**Your assignment**
There is one span to output from the data below: the lines starting at the line with "Arqueología" and ending at the line with "El Airbus 330-200, matrícula". Output it exactly, ends included, nothing more.

(Saved data entries)

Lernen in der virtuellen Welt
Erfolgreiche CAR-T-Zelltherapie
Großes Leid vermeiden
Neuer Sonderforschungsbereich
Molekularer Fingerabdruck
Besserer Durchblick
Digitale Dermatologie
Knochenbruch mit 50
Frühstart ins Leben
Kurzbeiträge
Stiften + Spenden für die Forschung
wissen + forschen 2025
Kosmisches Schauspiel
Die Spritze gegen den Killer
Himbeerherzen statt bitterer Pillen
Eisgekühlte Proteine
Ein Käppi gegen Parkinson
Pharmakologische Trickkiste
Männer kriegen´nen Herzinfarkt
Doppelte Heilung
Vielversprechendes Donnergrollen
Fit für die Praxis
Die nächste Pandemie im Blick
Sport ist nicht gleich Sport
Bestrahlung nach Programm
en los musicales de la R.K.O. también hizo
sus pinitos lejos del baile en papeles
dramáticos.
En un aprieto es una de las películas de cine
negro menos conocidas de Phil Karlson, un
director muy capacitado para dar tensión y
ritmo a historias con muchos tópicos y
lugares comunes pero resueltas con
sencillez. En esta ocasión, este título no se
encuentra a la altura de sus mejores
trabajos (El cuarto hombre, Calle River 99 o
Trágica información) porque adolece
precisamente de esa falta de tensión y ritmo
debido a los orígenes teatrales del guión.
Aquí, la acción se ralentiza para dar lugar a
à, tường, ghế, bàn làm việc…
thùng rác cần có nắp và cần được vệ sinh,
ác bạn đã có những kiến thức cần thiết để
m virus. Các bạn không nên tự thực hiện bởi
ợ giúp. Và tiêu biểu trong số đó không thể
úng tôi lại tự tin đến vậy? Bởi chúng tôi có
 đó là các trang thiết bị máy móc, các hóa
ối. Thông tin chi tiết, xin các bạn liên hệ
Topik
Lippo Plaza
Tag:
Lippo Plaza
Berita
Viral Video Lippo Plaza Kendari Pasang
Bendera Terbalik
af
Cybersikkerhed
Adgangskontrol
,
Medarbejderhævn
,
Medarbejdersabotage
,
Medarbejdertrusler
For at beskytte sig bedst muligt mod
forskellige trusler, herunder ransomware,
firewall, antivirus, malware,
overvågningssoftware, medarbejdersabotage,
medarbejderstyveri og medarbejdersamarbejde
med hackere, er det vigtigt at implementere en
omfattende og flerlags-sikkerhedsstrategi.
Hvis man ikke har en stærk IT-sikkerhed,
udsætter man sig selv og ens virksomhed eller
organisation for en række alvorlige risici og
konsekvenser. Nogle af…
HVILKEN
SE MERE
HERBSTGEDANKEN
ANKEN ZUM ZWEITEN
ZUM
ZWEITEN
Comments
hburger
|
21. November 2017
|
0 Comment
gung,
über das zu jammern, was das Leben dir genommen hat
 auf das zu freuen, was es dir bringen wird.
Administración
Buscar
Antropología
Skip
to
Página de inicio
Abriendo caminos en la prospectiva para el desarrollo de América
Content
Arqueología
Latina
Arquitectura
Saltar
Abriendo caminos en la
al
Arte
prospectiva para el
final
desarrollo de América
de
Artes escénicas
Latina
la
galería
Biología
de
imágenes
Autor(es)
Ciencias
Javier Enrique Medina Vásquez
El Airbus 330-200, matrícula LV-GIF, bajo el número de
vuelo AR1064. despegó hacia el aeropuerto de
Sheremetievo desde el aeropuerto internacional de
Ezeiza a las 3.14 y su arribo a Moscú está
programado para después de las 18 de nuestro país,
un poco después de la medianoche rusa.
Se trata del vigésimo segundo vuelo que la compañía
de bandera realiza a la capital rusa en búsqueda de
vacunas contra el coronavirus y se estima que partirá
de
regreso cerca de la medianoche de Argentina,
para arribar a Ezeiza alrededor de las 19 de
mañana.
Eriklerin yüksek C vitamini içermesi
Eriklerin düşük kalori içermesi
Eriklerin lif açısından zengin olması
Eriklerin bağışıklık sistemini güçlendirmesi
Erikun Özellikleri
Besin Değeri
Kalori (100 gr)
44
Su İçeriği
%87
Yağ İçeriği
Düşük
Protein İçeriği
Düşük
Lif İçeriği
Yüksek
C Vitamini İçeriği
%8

**Result**
Arqueología
Latina
Arquitectura
Saltar
Abriendo caminos en la
al
Arte
prospectiva para el
final
desarrollo de América
de
Artes escénicas
Latina
la
galería
Biología
de
imágenes
Autor(es)
Ciencias
Javier Enrique Medina Vásquez
El Airbus 330-200, matrícula LV-GIF, bajo el número de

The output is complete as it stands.